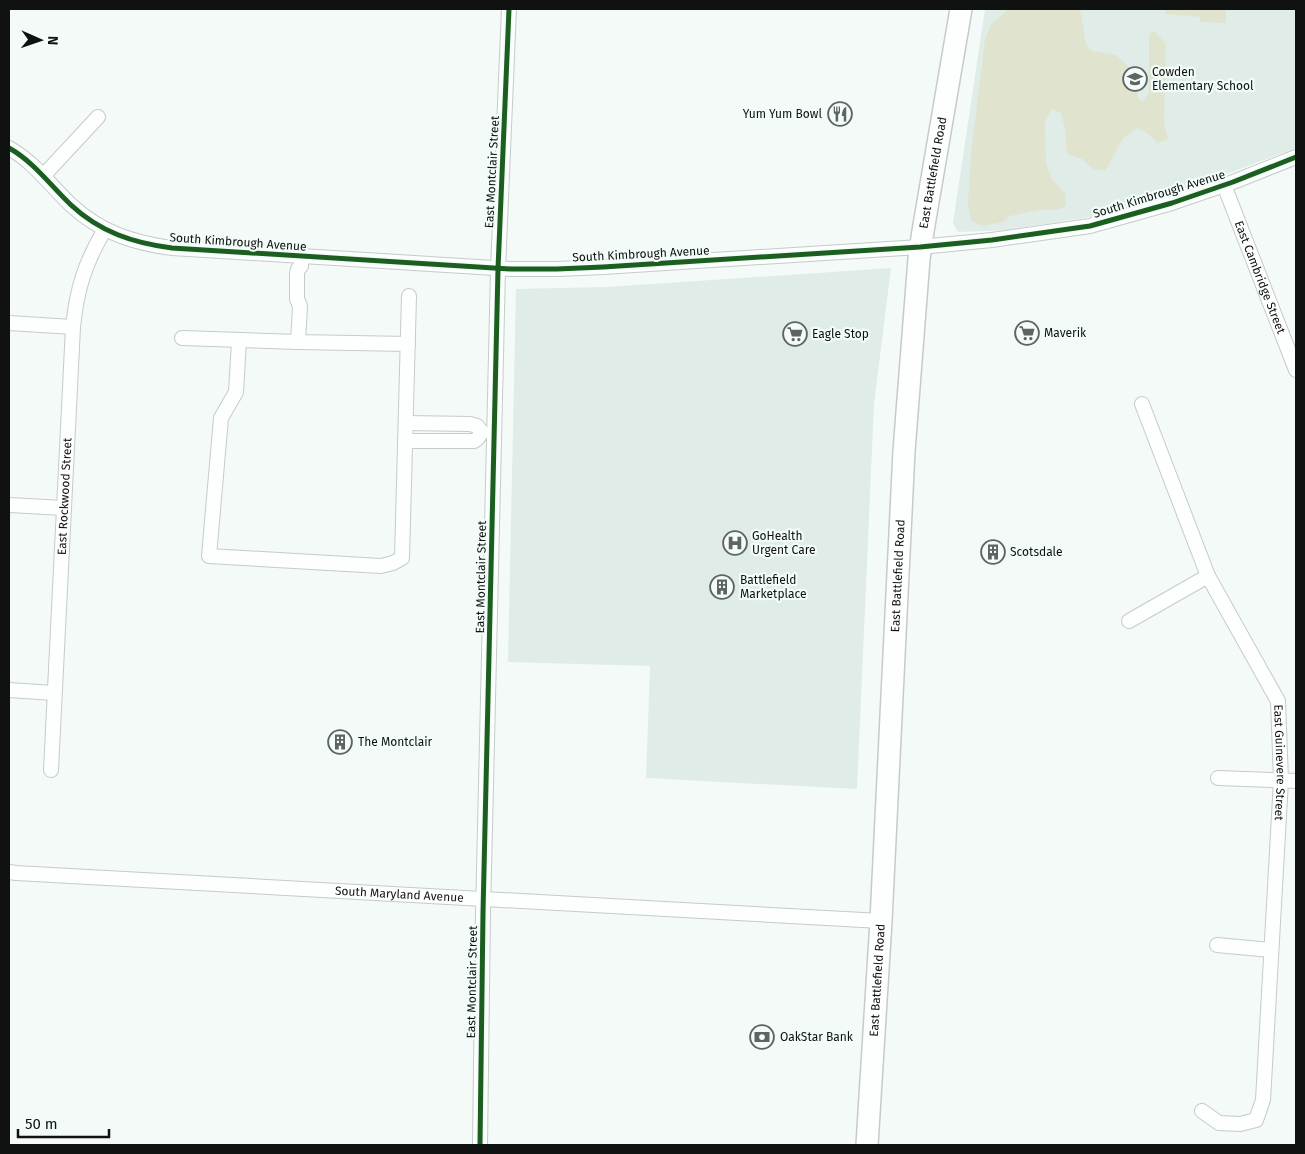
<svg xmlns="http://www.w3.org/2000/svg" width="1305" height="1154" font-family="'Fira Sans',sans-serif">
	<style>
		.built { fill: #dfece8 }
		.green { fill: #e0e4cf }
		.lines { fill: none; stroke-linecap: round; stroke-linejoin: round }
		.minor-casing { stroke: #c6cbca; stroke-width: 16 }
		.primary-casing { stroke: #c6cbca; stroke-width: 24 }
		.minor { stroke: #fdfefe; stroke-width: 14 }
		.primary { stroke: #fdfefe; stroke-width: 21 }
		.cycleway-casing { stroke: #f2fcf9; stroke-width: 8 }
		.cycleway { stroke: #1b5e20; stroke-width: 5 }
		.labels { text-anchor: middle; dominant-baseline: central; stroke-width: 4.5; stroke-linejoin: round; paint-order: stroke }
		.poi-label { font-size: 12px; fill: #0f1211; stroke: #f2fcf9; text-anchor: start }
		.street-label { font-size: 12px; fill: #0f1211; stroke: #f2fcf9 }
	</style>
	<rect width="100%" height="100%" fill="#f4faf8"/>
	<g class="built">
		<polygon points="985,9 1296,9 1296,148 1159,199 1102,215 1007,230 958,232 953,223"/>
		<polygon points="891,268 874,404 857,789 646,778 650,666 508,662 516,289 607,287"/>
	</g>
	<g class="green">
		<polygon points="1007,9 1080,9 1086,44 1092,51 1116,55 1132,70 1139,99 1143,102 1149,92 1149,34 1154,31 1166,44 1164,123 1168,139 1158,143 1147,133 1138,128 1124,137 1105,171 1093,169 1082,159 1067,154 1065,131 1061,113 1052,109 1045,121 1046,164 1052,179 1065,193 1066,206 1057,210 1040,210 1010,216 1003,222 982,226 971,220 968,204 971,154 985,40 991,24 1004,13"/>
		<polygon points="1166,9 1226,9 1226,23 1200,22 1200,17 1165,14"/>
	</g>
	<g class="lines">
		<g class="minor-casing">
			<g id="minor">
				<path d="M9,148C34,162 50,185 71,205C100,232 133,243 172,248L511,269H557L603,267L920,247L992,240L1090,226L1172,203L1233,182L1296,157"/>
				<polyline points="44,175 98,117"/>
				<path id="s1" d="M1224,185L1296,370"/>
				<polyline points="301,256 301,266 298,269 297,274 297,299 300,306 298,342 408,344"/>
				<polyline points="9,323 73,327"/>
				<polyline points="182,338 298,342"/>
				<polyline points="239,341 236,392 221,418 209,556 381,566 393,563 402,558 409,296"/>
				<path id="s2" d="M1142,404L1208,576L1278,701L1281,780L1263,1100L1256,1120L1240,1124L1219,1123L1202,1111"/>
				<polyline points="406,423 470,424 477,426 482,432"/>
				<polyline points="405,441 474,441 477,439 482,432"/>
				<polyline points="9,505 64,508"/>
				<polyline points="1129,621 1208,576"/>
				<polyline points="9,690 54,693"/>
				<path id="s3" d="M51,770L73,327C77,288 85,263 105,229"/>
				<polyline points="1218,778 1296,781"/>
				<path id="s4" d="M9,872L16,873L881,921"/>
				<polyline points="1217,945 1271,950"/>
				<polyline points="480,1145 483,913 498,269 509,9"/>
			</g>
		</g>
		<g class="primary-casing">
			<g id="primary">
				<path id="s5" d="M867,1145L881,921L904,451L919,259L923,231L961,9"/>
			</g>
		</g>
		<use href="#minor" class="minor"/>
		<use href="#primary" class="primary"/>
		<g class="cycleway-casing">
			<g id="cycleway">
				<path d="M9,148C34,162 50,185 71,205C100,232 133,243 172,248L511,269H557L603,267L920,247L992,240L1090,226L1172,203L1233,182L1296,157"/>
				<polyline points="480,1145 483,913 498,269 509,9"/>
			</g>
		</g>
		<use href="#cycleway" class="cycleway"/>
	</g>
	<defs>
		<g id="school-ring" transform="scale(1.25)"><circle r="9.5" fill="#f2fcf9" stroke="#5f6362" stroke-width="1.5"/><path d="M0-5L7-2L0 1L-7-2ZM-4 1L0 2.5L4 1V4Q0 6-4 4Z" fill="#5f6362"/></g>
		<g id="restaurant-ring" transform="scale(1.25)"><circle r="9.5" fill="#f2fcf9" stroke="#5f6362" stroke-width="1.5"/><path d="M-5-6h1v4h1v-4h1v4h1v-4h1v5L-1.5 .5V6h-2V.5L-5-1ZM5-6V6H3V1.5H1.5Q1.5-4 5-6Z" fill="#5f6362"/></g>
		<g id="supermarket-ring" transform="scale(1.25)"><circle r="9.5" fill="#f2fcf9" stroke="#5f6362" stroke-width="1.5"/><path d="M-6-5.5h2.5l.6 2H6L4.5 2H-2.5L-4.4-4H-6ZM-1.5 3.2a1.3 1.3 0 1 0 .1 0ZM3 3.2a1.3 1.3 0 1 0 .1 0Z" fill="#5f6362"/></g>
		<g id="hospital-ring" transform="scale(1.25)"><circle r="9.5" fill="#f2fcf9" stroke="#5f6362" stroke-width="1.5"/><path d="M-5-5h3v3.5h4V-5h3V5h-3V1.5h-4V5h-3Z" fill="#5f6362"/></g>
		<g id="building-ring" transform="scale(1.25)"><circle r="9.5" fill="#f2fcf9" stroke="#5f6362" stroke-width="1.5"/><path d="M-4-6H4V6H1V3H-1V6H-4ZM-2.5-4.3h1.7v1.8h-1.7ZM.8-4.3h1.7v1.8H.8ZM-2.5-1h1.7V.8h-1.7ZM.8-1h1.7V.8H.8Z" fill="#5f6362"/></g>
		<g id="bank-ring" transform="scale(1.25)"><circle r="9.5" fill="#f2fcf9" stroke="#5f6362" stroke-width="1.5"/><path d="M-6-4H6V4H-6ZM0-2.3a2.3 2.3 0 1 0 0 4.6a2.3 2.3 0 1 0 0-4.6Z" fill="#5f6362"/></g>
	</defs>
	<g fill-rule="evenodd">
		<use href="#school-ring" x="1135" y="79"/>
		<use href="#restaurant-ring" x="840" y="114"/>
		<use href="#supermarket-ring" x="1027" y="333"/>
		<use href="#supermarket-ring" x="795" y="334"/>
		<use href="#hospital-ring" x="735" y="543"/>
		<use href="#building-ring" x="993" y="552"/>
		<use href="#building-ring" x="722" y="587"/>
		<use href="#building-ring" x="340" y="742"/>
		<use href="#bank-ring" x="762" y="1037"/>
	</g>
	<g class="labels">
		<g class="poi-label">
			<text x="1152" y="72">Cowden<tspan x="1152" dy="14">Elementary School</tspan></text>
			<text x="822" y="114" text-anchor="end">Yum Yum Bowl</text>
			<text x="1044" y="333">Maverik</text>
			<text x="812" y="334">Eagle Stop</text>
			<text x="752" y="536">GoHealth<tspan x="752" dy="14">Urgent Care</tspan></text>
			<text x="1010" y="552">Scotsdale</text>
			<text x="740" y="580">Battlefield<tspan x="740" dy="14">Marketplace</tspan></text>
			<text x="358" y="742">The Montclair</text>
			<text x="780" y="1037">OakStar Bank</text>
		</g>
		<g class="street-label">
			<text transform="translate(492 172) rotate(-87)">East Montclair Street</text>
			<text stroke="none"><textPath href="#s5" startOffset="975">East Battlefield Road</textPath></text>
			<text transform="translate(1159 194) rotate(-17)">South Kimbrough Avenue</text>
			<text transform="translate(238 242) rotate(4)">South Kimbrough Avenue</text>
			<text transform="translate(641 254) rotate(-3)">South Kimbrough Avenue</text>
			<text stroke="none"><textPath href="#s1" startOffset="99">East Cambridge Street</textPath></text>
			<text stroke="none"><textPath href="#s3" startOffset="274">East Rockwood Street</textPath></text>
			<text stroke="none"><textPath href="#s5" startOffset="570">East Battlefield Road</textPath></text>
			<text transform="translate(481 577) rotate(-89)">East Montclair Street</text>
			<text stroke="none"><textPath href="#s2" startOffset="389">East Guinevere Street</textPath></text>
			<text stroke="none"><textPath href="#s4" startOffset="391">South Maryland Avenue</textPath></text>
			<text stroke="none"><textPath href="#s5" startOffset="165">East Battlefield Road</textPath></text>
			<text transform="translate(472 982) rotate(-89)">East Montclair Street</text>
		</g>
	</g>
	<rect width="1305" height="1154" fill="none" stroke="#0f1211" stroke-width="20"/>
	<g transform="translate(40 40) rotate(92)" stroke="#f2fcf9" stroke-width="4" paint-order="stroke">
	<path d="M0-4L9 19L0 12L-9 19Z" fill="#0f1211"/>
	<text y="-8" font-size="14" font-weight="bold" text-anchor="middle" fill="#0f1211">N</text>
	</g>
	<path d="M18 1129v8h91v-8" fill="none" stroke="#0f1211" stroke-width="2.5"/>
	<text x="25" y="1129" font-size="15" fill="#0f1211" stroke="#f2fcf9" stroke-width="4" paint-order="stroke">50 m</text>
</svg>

________________________________________

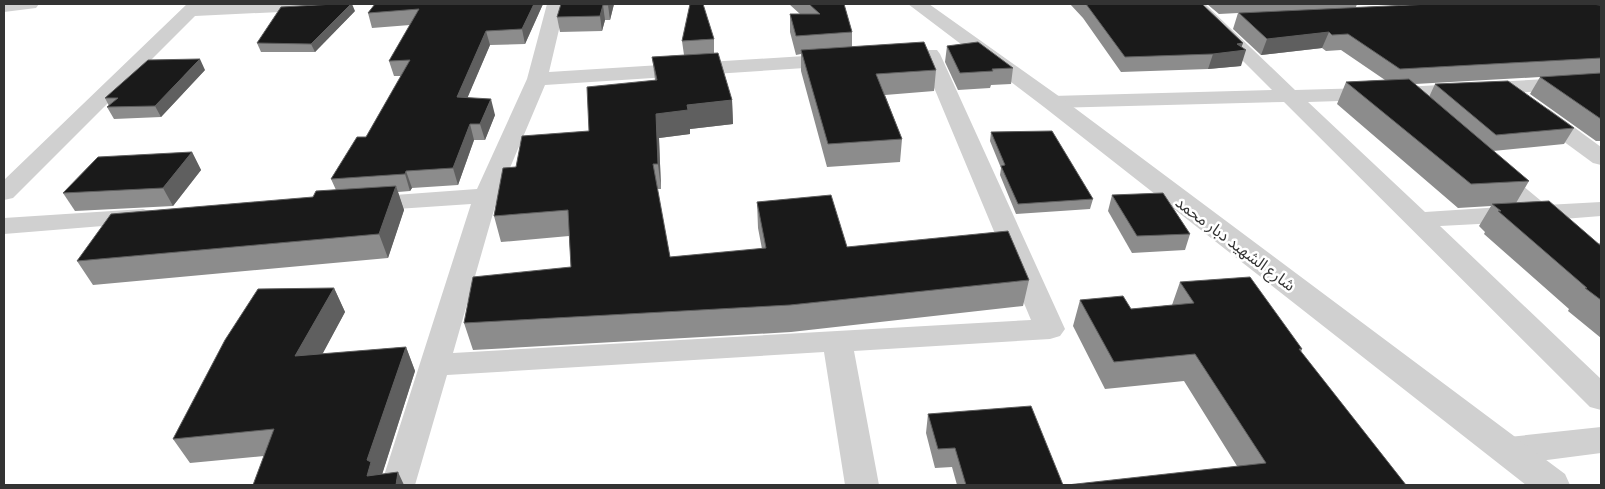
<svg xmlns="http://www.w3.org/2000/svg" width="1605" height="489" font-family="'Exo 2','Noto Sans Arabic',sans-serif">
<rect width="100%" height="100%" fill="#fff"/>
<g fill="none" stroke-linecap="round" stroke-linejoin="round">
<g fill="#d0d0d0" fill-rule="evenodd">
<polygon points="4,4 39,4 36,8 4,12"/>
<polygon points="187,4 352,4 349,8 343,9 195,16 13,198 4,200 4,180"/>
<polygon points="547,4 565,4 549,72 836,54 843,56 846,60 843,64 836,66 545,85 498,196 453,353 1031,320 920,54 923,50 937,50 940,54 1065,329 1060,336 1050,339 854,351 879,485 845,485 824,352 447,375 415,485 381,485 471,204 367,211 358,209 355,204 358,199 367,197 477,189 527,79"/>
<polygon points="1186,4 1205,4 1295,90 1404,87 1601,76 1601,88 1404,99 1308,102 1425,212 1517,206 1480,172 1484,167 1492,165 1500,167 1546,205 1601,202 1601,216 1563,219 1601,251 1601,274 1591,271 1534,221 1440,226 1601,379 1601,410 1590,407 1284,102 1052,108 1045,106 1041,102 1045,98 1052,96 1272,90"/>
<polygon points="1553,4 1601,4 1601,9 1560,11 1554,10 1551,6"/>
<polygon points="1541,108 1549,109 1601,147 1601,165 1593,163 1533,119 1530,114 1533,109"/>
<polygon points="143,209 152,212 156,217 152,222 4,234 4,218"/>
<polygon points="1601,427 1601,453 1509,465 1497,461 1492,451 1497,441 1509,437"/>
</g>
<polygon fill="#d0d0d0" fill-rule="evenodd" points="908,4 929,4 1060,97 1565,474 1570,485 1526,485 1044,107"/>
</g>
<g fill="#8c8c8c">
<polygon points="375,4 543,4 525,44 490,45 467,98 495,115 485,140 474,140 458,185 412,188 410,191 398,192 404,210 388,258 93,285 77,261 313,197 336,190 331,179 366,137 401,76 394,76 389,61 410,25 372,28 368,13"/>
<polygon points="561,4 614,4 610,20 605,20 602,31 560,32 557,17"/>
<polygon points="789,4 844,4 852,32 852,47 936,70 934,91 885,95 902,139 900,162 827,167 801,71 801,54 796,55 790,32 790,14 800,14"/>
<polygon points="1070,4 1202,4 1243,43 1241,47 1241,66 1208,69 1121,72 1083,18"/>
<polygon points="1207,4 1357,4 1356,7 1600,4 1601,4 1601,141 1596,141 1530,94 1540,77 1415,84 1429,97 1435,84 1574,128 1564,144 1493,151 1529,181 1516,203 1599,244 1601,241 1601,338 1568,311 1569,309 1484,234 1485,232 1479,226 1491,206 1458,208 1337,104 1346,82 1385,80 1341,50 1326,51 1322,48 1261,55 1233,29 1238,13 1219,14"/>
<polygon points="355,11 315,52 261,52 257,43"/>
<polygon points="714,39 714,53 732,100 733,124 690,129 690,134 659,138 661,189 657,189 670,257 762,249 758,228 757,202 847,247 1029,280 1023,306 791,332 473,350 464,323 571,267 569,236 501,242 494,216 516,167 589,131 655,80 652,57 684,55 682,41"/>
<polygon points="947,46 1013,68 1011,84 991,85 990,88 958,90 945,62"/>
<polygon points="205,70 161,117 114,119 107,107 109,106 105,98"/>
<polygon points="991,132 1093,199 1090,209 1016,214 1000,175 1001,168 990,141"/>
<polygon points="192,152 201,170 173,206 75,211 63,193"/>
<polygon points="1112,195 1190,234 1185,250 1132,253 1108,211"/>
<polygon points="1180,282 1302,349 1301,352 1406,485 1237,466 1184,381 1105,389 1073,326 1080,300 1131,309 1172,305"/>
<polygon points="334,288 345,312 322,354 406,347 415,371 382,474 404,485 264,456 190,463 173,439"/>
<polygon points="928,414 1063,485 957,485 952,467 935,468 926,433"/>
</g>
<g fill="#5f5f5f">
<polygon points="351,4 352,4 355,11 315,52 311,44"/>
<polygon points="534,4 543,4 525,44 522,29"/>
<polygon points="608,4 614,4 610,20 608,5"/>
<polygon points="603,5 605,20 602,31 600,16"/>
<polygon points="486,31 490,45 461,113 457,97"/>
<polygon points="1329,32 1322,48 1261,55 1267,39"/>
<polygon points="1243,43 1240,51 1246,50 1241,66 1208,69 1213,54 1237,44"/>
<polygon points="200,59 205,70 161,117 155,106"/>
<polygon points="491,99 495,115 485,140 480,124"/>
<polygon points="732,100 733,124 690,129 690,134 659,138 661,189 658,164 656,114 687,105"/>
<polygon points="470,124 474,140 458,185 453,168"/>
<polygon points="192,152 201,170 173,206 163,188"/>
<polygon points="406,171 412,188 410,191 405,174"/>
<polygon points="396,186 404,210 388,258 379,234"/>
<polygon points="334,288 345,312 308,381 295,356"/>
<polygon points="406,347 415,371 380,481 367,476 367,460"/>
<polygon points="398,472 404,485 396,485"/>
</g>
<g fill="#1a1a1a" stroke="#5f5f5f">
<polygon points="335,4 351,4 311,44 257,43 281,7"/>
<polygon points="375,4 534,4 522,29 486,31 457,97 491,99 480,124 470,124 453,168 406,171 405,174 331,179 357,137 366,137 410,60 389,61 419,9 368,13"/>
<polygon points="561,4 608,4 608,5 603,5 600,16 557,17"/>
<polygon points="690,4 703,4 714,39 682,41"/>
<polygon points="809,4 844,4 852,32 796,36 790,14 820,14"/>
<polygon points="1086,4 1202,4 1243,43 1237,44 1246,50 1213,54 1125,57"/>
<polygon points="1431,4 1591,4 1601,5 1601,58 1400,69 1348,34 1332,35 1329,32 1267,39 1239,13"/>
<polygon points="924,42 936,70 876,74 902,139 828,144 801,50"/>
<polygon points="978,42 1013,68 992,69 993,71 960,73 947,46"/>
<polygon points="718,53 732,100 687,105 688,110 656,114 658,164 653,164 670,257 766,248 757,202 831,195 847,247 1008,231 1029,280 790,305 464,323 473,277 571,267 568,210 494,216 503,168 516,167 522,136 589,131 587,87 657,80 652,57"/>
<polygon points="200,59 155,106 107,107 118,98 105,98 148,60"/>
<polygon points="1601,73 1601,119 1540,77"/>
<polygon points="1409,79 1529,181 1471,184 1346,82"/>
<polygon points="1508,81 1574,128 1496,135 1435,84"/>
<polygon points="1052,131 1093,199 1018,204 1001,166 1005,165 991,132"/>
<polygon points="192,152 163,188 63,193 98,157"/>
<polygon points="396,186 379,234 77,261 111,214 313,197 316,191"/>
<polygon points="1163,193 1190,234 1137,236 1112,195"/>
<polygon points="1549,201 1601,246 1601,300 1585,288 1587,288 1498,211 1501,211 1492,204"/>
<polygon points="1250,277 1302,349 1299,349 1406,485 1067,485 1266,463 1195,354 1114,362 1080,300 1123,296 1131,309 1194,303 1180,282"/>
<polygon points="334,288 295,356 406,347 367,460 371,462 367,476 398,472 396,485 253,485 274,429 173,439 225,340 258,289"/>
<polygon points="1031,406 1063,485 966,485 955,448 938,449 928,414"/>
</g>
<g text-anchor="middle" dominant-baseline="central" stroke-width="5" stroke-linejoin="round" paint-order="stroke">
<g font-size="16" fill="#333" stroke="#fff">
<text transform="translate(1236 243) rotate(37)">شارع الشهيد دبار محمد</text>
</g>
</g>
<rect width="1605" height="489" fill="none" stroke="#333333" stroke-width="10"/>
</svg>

________________________________________

■ Exercise goal ■
From the data, pick out every line that includes "linecap".

■ Solution for this exercise ■
		.lines { fill: none; stroke-linecap: round; stroke-linejoin: round }
<g fill="none" stroke-linecap="round" stroke-linejoin="round">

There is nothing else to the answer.